▶ _SOURCE EXTRACT_:
+ + + + +
NiMh batteries get an upgrade

December 31, 2018 | 07:12
Professor Dag Noréus and Dr Yang Shen. Photo: Niklas Björling
Professor Dag Noréus and Dr Yang Shen. Photo: Niklas Björling
Researchers at the University of Stockholm have developed a method for massively multiplying the life of nickel metal hydride batteries. The new batteries can handle many more charging cycles than normal NiMH versions without losing capacity. Their structure also allows upcycling of spent battery materials into working MH electrodes with improved kinetics and activation properties.
+ + + + +
▶ _GIVEN RECORDS_:

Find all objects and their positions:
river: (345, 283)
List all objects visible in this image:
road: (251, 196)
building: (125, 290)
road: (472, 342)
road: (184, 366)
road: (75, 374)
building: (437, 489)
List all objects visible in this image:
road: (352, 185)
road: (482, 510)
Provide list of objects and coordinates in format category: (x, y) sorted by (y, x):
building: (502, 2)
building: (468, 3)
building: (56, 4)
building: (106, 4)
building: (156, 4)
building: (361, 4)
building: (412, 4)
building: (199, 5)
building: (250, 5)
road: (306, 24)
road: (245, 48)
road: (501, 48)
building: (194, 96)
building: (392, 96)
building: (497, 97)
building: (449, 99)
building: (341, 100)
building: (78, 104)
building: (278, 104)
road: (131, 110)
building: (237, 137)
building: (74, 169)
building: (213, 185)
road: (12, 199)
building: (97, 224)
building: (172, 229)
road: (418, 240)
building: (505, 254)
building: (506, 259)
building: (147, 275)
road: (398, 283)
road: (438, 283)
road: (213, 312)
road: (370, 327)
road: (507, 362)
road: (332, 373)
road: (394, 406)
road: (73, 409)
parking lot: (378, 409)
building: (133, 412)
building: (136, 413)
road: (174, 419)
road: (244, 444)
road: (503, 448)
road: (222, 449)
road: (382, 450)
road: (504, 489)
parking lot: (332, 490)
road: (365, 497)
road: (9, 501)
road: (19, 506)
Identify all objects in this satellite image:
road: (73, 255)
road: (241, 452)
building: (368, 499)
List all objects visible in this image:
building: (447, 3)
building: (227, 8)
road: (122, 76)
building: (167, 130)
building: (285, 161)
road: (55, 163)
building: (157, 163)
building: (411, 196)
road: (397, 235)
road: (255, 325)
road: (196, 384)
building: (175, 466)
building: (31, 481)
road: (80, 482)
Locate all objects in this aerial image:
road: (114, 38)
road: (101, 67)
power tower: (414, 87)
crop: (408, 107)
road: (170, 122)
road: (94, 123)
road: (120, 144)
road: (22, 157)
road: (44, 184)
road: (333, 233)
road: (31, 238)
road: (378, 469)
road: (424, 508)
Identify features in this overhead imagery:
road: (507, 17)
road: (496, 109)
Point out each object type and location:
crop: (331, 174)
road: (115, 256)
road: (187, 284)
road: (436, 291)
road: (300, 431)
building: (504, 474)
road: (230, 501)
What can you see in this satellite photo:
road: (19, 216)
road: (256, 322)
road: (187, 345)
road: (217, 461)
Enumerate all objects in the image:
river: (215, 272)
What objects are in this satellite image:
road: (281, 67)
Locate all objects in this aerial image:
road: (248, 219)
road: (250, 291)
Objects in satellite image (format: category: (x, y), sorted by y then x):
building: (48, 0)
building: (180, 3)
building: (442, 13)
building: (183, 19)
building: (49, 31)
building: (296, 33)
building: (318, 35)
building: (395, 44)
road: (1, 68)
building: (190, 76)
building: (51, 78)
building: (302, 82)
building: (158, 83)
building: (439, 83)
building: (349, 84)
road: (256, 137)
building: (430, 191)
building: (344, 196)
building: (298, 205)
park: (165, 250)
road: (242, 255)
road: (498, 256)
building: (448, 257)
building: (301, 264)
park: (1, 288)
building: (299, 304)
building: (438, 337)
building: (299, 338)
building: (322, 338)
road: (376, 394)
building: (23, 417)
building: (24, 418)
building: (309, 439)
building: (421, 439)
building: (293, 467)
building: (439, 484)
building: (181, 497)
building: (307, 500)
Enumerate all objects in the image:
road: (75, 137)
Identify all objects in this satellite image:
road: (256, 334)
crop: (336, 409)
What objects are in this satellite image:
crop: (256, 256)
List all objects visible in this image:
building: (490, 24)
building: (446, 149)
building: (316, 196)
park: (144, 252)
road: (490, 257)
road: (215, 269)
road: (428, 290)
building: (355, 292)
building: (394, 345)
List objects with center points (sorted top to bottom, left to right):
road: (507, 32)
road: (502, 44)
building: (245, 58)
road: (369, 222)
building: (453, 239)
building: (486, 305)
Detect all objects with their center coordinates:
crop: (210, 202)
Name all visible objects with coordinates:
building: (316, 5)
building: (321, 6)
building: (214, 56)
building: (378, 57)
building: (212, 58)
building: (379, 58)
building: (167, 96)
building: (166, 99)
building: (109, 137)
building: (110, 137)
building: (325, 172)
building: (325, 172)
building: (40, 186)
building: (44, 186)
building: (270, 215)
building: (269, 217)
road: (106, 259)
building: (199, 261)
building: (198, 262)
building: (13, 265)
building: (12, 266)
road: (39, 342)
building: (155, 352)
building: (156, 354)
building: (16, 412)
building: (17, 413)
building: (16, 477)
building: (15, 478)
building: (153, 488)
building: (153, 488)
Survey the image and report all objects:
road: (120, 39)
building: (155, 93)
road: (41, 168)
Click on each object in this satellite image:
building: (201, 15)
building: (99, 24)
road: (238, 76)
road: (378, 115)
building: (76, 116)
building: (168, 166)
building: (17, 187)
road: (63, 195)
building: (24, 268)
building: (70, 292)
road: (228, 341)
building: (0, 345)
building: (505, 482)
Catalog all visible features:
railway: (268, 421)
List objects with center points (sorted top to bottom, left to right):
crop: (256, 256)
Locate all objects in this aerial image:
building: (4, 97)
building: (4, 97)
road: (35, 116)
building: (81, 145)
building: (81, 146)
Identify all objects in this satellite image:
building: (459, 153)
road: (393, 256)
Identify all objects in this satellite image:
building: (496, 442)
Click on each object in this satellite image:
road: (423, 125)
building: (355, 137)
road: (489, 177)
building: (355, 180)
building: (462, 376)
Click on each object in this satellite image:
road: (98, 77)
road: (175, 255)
+ + + + +
▶ _GOAL OF THE EXERCISE_:
Reproduce the stretch of the battery article from "NiMh batteries get" through "and activation properties." word for word.

▶ _ANSWER TO THIS TASK_:
NiMh batteries get an upgrade

December 31, 2018 | 07:12
Professor Dag Noréus and Dr Yang Shen. Photo: Niklas Björling
Professor Dag Noréus and Dr Yang Shen. Photo: Niklas Björling
Researchers at the University of Stockholm have developed a method for massively multiplying the life of nickel metal hydride batteries. The new batteries can handle many more charging cycles than normal NiMH versions without losing capacity. Their structure also allows upcycling of spent battery materials into working MH electrodes with improved kinetics and activation properties.